**DATA FOR PROCESSING**:
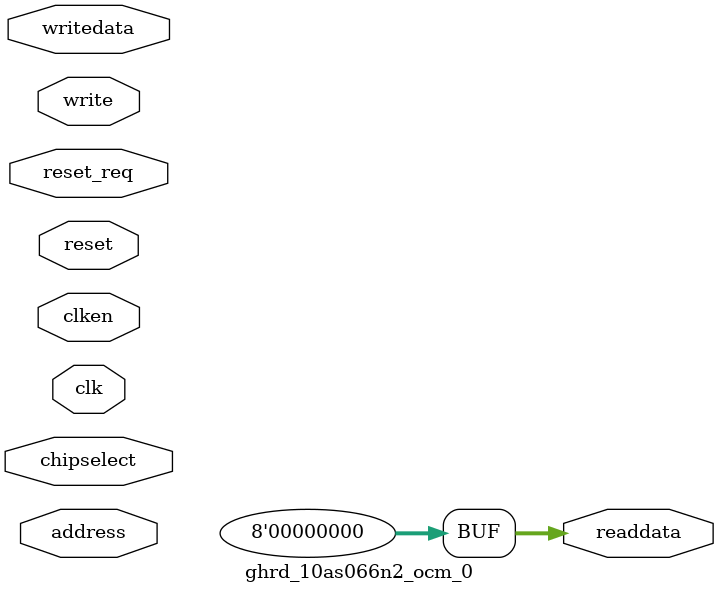
<source format=v>
module ghrd_10as066n2_ocm_0(	// file.cleaned.mlir:2:3
  input         clk,	// file.cleaned.mlir:2:38
                reset,	// file.cleaned.mlir:2:52
                reset_req,	// file.cleaned.mlir:2:68
  input  [17:0] address,	// file.cleaned.mlir:2:88
  input         clken,	// file.cleaned.mlir:2:107
                chipselect,	// file.cleaned.mlir:2:123
                write,	// file.cleaned.mlir:2:144
  input  [7:0]  writedata,	// file.cleaned.mlir:2:160
  output [7:0]  readdata	// file.cleaned.mlir:2:181
);

  assign readdata = 8'h0;	// file.cleaned.mlir:3:14, :4:5
endmodule


</source>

**WHAT YOU HAVE TO DO**: Your answer must be every line from the entries that contains the string "readdata", copied as it stands.

**FINAL ANSWER**:
  output [7:0]  readdata	// file.cleaned.mlir:2:181
  assign readdata = 8'h0;	// file.cleaned.mlir:3:14, :4:5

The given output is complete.